**What you have to do**
Output every line from the beginning of the records through the line that contains "[759,517,822,535] yields. ->", exactly as it appears.

-=-=-=-=-

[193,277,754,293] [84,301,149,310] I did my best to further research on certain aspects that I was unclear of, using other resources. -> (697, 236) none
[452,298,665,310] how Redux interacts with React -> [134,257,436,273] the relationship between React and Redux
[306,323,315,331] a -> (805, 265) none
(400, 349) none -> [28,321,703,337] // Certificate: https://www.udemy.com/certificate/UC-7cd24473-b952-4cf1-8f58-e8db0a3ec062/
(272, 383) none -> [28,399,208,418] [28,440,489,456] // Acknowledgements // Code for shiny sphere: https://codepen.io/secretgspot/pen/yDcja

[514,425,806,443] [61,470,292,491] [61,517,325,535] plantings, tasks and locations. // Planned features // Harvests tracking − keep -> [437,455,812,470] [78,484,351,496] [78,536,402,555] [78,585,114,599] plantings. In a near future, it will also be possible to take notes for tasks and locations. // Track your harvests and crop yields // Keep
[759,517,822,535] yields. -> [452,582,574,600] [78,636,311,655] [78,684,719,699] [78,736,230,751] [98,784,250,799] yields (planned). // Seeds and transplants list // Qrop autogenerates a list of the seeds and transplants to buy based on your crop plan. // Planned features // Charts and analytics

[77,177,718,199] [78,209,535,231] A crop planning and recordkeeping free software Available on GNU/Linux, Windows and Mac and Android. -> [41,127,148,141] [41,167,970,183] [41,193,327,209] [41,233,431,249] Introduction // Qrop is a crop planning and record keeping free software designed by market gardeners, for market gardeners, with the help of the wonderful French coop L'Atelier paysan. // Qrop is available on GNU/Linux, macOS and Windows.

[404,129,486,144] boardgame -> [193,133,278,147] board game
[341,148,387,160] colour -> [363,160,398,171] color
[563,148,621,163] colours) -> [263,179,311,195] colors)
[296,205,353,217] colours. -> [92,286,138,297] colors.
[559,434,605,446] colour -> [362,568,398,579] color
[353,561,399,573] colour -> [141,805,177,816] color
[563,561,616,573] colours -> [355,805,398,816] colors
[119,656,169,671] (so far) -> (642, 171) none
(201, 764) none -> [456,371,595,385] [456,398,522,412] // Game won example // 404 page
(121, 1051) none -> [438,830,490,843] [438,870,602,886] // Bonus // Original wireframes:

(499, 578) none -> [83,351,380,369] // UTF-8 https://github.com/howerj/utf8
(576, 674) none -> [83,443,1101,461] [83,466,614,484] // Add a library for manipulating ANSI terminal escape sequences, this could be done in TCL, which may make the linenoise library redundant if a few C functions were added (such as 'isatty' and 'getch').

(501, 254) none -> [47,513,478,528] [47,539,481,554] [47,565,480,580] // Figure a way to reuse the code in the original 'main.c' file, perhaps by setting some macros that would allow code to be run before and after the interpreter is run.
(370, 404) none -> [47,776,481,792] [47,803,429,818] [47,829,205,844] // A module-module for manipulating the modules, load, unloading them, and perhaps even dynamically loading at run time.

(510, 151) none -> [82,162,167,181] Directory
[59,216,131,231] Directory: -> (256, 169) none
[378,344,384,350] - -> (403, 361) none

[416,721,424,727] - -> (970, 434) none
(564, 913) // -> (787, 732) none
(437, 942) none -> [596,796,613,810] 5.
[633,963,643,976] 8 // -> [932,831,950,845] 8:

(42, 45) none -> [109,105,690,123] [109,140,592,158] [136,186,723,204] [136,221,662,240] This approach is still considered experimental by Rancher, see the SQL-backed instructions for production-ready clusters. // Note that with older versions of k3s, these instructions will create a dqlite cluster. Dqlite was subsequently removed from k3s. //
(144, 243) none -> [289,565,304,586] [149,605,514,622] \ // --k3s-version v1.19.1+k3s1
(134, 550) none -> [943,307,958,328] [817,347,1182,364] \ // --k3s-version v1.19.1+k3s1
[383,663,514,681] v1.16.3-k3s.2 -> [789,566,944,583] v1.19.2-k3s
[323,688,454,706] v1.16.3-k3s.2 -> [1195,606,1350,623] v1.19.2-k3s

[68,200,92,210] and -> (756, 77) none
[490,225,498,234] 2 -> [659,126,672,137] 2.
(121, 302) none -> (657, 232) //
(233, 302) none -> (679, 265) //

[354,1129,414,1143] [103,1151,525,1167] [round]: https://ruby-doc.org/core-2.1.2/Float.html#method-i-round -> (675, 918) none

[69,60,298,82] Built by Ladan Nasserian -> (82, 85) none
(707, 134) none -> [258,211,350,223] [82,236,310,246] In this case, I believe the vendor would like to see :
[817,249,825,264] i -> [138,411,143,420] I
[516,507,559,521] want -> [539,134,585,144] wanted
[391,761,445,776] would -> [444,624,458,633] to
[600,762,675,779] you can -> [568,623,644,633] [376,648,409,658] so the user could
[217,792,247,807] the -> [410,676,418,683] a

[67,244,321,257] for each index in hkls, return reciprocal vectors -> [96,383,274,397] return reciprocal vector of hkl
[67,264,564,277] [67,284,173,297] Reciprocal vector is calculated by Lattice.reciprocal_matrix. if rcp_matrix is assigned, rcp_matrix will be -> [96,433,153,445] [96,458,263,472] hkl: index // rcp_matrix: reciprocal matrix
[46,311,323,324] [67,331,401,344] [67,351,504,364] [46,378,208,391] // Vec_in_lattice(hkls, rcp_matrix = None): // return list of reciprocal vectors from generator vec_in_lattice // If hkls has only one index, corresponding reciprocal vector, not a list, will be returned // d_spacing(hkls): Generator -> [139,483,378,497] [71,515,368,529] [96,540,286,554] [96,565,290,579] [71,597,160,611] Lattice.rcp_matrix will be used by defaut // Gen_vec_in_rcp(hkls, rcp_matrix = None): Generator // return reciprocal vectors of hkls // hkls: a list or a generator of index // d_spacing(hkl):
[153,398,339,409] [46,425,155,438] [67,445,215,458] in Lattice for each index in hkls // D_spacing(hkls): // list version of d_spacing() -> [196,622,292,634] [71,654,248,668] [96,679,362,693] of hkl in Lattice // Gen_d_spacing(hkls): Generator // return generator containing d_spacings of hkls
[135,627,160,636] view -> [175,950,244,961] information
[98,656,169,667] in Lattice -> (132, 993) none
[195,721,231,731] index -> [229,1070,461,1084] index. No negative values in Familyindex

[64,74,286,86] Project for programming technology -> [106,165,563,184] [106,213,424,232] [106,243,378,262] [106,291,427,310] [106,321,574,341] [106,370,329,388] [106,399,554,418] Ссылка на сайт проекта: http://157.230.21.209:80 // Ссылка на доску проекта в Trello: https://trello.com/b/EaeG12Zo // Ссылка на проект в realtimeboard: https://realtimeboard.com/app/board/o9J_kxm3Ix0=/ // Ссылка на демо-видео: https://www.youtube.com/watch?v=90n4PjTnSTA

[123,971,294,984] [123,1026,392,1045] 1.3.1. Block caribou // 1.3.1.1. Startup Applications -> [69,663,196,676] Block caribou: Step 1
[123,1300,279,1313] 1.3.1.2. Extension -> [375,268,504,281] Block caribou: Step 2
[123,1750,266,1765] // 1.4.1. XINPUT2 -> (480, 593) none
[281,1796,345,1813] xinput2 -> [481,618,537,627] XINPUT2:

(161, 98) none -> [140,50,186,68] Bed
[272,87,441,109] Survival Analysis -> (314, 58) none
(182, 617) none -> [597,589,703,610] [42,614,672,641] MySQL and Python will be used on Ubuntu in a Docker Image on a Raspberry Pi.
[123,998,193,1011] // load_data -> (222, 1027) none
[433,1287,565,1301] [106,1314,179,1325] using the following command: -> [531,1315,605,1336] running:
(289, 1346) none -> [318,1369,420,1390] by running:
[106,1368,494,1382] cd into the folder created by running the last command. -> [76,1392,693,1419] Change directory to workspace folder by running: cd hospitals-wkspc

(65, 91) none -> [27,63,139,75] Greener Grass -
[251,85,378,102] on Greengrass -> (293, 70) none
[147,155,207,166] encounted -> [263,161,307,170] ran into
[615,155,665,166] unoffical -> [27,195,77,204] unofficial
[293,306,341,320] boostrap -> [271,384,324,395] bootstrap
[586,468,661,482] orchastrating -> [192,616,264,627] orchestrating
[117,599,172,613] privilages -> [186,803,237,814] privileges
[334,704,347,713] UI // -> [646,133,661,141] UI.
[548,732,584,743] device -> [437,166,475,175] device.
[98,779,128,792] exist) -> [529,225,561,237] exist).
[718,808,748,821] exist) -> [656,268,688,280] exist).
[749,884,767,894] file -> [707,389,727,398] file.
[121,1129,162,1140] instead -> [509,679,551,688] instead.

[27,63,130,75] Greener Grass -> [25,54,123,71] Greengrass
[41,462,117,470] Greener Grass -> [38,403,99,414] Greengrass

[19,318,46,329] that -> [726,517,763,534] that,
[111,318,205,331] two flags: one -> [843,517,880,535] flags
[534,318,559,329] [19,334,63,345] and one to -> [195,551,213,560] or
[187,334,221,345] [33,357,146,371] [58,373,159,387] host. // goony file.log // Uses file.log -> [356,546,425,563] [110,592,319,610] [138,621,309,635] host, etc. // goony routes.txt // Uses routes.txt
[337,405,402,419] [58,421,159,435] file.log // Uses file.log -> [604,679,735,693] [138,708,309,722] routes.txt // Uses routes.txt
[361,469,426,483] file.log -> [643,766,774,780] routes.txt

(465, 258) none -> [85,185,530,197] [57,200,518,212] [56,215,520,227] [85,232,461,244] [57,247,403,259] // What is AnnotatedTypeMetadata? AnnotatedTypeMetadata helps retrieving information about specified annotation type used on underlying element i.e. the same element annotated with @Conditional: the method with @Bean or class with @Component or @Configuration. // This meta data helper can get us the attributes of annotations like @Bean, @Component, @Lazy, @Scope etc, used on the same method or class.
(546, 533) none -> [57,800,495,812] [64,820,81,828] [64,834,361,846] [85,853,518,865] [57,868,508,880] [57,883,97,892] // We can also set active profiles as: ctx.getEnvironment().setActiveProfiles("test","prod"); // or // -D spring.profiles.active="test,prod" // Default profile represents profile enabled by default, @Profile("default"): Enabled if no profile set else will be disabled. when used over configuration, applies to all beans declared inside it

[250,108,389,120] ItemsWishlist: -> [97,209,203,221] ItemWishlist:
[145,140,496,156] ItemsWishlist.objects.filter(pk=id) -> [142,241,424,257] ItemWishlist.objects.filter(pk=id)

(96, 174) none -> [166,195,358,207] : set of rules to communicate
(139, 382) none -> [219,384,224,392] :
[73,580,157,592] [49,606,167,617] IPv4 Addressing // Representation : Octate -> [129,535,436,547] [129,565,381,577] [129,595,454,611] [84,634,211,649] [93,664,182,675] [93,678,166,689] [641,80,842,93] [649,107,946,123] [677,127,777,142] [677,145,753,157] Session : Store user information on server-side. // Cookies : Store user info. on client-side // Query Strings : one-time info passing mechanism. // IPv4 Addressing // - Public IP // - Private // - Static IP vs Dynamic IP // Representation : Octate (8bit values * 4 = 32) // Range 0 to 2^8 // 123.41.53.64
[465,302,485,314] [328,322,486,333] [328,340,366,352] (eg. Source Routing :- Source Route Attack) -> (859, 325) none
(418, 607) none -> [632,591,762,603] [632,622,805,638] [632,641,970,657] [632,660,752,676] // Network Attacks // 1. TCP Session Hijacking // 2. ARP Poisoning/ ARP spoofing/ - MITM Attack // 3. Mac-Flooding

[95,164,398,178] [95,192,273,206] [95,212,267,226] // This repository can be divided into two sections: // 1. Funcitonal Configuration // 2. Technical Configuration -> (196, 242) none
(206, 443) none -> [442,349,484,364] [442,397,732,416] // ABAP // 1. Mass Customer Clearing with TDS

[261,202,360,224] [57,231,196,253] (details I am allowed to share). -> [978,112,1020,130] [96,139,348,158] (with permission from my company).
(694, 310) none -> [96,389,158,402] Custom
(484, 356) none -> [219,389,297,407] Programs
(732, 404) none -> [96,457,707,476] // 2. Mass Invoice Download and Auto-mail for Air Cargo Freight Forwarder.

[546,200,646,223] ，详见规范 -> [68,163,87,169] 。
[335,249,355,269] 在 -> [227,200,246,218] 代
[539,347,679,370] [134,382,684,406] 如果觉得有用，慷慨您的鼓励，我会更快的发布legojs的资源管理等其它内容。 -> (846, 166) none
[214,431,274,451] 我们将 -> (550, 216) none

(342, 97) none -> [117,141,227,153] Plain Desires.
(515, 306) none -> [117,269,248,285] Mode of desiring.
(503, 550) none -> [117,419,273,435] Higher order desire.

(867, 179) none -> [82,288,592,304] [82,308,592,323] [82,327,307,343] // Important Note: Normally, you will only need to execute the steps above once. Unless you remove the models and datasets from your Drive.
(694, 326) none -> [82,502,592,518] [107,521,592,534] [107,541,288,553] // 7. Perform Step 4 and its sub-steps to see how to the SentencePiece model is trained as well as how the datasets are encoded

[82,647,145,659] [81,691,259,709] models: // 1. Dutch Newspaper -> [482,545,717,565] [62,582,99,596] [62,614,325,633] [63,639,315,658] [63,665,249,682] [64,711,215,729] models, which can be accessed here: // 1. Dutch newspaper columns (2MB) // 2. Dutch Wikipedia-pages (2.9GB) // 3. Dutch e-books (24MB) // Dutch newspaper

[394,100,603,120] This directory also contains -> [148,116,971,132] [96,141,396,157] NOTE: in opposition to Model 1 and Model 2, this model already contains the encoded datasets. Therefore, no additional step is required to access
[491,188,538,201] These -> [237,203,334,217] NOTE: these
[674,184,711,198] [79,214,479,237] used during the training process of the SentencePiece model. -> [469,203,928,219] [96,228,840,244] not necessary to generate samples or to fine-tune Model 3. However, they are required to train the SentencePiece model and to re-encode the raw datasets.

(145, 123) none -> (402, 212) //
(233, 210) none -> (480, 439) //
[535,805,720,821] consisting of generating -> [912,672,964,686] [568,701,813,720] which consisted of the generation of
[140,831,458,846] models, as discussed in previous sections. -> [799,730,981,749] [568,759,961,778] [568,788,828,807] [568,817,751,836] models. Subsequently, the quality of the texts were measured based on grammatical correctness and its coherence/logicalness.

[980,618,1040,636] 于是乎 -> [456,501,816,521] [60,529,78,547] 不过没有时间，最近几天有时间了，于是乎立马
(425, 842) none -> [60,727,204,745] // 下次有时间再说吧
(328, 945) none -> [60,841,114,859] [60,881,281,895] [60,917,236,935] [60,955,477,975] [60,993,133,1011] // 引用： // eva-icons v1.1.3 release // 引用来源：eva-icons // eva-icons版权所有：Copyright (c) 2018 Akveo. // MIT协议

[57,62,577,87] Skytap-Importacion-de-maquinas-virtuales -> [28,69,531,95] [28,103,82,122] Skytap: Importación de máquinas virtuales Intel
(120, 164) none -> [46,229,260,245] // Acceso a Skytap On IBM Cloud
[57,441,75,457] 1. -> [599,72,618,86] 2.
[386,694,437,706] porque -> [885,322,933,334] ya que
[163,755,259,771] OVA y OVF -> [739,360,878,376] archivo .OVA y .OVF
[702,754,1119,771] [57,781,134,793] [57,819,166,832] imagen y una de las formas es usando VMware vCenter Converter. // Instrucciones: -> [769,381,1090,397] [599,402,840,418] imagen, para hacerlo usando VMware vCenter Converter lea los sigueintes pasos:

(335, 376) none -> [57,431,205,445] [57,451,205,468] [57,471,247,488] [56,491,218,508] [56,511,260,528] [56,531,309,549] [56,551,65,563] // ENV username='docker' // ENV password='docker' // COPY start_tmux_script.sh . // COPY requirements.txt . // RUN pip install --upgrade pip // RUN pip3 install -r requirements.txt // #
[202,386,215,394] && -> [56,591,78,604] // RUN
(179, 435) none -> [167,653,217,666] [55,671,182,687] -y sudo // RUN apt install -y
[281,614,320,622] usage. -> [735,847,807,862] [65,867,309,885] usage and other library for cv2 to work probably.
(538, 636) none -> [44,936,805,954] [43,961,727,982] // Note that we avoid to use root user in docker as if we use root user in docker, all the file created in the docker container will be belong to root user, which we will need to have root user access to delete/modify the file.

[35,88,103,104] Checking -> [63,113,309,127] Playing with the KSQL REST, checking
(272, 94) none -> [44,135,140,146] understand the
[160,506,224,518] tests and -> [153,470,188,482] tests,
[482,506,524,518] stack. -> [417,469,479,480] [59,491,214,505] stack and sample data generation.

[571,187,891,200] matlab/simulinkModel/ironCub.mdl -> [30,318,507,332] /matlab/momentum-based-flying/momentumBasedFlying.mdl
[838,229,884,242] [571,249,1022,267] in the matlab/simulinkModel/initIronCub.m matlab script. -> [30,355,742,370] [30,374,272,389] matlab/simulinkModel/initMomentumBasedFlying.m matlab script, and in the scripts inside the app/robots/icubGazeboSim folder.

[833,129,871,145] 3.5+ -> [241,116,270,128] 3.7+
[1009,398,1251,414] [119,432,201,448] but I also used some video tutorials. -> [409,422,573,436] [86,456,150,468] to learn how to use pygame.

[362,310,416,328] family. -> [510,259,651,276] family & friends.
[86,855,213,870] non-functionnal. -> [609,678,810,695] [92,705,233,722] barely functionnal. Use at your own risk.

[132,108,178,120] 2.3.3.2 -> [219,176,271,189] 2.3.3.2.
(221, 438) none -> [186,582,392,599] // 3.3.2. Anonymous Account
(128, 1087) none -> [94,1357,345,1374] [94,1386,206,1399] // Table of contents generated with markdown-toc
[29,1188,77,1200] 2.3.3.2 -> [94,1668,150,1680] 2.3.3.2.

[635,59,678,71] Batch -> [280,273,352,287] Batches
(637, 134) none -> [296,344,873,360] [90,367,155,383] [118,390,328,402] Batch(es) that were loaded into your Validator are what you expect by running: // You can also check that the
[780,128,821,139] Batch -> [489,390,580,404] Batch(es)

-=-=-=-=-

**Exercise response**
[193,277,754,293] [84,301,149,310] I did my best to further research on certain aspects that I was unclear of, using other resources. -> (697, 236) none
[452,298,665,310] how Redux interacts with React -> [134,257,436,273] the relationship between React and Redux
[306,323,315,331] a -> (805, 265) none
(400, 349) none -> [28,321,703,337] // Certificate: https://www.udemy.com/certificate/UC-7cd24473-b952-4cf1-8f58-e8db0a3ec062/
(272, 383) none -> [28,399,208,418] [28,440,489,456] // Acknowledgements // Code for shiny sphere: https://codepen.io/secretgspot/pen/yDcja

[514,425,806,443] [61,470,292,491] [61,517,325,535] plantings, tasks and locations. // Planned features // Harvests tracking − keep -> [437,455,812,470] [78,484,351,496] [78,536,402,555] [78,585,114,599] plantings. In a near future, it will also be possible to take notes for tasks and locations. // Track your harvests and crop yields // Keep
[759,517,822,535] yields. -> [452,582,574,600] [78,636,311,655] [78,684,719,699] [78,736,230,751] [98,784,250,799] yields (planned). // Seeds and transplants list // Qrop autogenerates a list of the seeds and transplants to buy based on your crop plan. // Planned features // Charts and analytics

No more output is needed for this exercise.